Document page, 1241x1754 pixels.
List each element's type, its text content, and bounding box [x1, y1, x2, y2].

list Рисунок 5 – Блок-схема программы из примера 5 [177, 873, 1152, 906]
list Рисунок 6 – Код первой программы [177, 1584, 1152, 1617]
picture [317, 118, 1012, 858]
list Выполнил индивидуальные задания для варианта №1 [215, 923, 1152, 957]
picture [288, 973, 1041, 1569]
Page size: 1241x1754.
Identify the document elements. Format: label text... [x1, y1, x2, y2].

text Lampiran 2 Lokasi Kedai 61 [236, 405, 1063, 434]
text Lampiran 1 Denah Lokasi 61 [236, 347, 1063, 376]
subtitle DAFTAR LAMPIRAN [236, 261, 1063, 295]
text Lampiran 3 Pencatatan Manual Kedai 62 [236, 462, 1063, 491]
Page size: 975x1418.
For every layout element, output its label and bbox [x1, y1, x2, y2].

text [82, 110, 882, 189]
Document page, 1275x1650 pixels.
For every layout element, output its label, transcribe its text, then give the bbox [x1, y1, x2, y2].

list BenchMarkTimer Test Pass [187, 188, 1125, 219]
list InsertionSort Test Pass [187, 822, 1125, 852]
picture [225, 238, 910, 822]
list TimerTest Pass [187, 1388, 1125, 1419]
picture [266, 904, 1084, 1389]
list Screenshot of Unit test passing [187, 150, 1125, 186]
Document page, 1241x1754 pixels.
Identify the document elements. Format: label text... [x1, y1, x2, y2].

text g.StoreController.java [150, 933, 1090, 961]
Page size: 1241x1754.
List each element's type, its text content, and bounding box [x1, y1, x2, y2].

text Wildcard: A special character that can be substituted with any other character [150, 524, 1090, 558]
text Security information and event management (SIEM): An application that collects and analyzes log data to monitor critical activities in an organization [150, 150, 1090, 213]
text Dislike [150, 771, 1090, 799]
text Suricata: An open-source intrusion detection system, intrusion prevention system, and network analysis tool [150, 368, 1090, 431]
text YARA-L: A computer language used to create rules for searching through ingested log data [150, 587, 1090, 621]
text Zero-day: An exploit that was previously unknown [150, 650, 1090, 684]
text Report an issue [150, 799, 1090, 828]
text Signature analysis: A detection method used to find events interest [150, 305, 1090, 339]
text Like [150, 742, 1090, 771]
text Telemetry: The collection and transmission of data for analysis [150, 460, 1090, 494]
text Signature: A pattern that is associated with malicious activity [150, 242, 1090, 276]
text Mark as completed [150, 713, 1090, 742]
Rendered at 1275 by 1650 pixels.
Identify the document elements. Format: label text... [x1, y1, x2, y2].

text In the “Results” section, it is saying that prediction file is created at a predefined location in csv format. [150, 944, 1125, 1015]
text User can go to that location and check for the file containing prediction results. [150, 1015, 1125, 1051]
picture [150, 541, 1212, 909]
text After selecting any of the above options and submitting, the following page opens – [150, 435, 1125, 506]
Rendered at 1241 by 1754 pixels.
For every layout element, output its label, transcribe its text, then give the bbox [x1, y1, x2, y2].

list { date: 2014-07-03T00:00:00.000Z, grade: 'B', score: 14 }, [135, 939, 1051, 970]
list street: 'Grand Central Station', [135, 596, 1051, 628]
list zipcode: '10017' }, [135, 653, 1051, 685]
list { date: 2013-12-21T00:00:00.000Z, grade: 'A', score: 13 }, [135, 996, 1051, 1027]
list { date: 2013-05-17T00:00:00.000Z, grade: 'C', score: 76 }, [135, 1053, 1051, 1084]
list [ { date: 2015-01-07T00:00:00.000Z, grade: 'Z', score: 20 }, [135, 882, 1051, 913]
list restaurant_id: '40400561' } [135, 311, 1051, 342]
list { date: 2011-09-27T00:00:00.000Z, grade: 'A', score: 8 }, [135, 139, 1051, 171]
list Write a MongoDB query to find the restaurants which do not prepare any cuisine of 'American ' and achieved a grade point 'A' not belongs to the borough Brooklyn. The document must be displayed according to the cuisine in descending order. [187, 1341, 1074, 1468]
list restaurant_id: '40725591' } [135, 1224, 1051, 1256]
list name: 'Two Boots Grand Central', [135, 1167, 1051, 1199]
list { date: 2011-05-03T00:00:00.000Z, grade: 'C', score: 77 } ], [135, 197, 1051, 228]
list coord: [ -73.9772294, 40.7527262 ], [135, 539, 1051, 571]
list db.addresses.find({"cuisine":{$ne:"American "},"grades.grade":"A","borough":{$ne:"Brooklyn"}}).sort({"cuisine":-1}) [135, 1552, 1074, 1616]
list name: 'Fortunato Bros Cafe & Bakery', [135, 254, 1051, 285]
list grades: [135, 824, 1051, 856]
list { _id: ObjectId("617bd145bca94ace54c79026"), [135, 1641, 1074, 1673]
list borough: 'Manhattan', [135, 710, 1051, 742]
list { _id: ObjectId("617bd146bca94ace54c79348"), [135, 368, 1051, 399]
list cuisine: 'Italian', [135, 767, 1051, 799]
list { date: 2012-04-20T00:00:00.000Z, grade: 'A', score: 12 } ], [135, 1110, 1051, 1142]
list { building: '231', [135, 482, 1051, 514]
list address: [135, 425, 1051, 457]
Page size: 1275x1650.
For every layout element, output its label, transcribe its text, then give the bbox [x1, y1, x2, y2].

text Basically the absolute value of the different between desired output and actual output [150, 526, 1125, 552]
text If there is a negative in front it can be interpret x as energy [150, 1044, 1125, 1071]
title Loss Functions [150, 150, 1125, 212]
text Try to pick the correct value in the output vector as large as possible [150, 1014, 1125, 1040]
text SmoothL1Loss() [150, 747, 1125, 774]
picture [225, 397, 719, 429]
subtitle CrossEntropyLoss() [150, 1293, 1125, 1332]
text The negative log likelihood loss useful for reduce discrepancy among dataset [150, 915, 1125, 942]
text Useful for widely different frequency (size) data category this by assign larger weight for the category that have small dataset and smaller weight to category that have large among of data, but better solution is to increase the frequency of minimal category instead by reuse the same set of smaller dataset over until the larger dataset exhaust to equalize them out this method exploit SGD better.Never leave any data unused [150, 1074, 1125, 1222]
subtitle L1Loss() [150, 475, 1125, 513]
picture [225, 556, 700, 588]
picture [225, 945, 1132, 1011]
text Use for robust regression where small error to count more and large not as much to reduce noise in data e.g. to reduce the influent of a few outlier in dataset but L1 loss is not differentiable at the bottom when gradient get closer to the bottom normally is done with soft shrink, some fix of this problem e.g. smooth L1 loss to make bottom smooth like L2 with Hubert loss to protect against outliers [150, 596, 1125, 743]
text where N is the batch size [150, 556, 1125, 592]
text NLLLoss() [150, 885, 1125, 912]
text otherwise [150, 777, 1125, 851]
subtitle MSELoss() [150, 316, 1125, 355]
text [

Brief ▸ Search term "pixels": return each line of the data that contains it.

Answer below ▸
Document page, 1241x1754 pixels.
Document page, 1275x1650 pixels.
Document page, 1241x1754 pixels.
Rendered at 1275 by 1650 pixels.
Rendered at 1241 by 1754 pixels.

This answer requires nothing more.